Renzi attacca, poi l’apertura
Duro scontro con Grasso. Ma si profila l’accordo con la minoranza del Pd
Riforma del Senato: Matteo Renzi incassa il via libera all’unanimità dalla Direzione del Pd. La minoranza del partito non ha partecipato alla votazione, ma si profila comunque uno spiraglio per l’intesa. Il segretario, infatti, pur contrario all’elezione diretta dei senatori, è invece favorevole al modello della legge Tatarella che prevede la loro designazione. Ottimismo dell’ex segretario Bersani, assente perché alla Festa dell’Unità a Modena: apertura significativa. Tuttavia, sull’esito della riforma pesa anche la scelta del presidente del Senato, Pietro Grasso, al quale il segretario-premier manda un nuovo avviso: «Se riaprisse sull’articolo 2 sarebbe un fatto inedito».
«Le soluzioni tecniche si trovano», dice Matteo Renzi nella direzione del Pd. E se Pier Luigi Bersani, assente giustificato (era alla chiusura della Festa dell’Unità di Modena), domenica spiegava che all’intesa manca «un millimetro», il premier quello spazio vorrebbe colmarlo ripescando il Tatarellum, legge elettorale del 1995 che prevedeva un «listino». Soluzione che consentirebbe di non toccare il principio dell’elezione indiretta dei nuovi senatori, già votato in «doppia conforme» da Camera e Senato, introducendo però (in un altro comma, il 5 dell’articolo 2) un sistema per il quale gli elettori scelgono in una lista di nomi i consiglieri-senatori, che vengono poi votati dal Consiglio regionale. Strumento che sembra convincere la minoranza del partito, ma con una riserva interpretativa. Tanto che decide di disertare il voto finale della direzione, passato all’unanimità dei votanti.
Resta il nodo degli emendamenti all’articolo 2 della Costituzione, sulla cui ammissibilità dovrà decidere il presidente del Senato Pietro Grasso. Renzi prima attacca: «Se il presidente dicesse sì, si dovrebbero convocare Camera e Senato perché saremmo davanti a un fatto inedito». Poi, dopo le reazioni (Nichi Vendola parla di «minacce» a Grasso) precisa: «Mai minacciato, è ovvio che se il presidente apre, dobbiamo fare una riunione dei gruppi pd. Non è nei poteri del premier la convocazione delle Camere».

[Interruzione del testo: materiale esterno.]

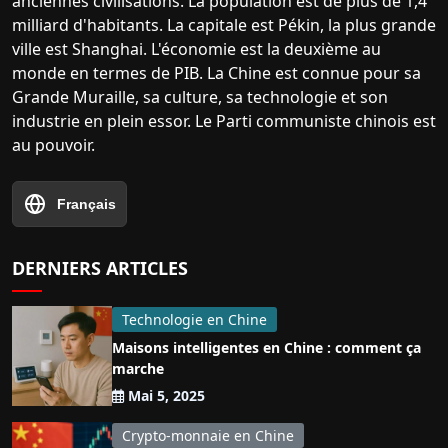
anciennes civilisations. La population est de plus de 1,4
milliard d'habitants. La capitale est Pékin, la plus grande
ville est Shanghai. L'économie est la deuxième au
monde en termes de PIB. La Chine est connue pour sa
Grande Muraille, sa culture, sa technologie et son
industrie en plein essor. Le Parti communiste chinois est
au pouvoir.
Français
DERNIERS ARTICLES
Technologie en Chine
Maisons intelligentes en Chine : comment ça
marche
Mai 5, 2025
Crypto-monnaie en Chine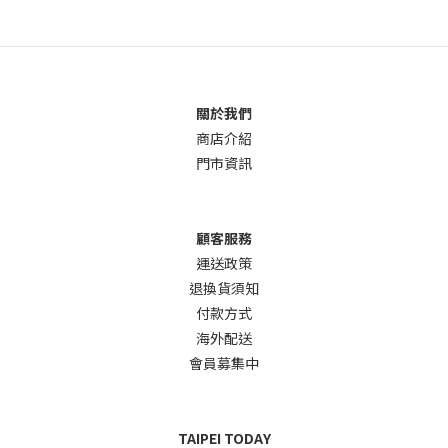
關於我們
商店介
紹
門市資訊
顧客服務
運送政策
退換貨須知
付款方式
海外配送
會員募集中
TAIPEI TODAY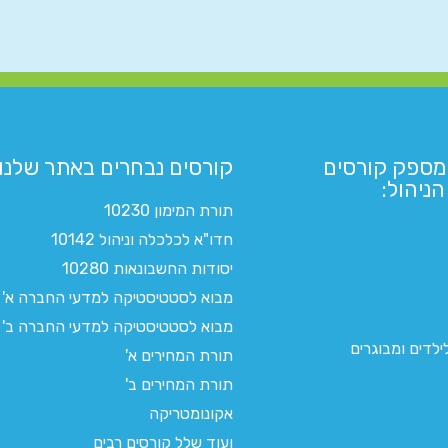
מספק קורסים
קורסים נבחרים באתר שלנו:​
ניהול:
תורת המימון 10230
חדו"א לכלכלה וניהול 10142
יסודות החשבונאות 10280
מבוא לסטטיסטיקה למדעי החברה א'
מבוא לסטטיסטיקה למדעי החברה ב'
לדים ומבוגרים
תורת המחירים א'
תורת המחירים ב'
אקונומטריקה
ועוד שלל קורסים רבים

Il punto chiave resta l’elettività dei senatori. Per sciogliere la «frustrante dialettica su un puntino secondario», Renzi rievoca il vicepremier di Berlusconi, Pinuccio Tatarella. Lo scontro si ammorbidisce e resta semantico (ma il lessico in questi casi è sostanza). Perché il premier parla di «designazione», la minoranza di «ratifica». È nella distanza tra queste parole che si misura «il millimetro» che manca all’intesa. La prima designazione, fa pendere la bilancia verso l’elezione indiretta (il Consiglio regionale conserva un ruolo di discrezionalità). La seconda lascia all’organo regionale un compito di presa d’atto della volontà degli elettori. È per questo che Miguel Gotor, Roberto Speranza, Gianni Cuperlo e gli altri della minoranza parlano apertamente di «ratifica». Come fa Pier Luigi Bersani, da Modena: «Mi pare che Renzi abbia fatto un’apertura significativa: se si intende che gli elettori scelgono i senatori e i Consigli regionali ratificano, va bene. Meglio tardi che mai: vedremo al Senato come verrà tradotta questa indicazione».
Renzi si paragona alla squadra giapponese di rugby, che ha vinto «giocando il tutto per tutto» ed evoca il ritorno anticipato alle urne: «Un anno e mezzo fa la legislatura era alla fine. Senza riforme questa legislatura non esiste. Non è una minaccia per il futuro, ma una considerazione per il passato». Poi cita il caso Grecia (e l’ex ministro scissionista Varoufakis) e spiega che «chi di scissioni ferisce, di elezioni perisce». C’è spazio anche per «buona scuola», legge di Stabilità, immigrazione. Renzi conferma l’abolizione totale di Tasi e Imu sulla prima casa. Attacca il britannico Corbyn: «I laburisti inglesi godono nel perdere». Sul caso Kyenge (con il «salvataggio» di Roberto Calderoli da parte del Pd), annuncia «una riunione ad hoc ».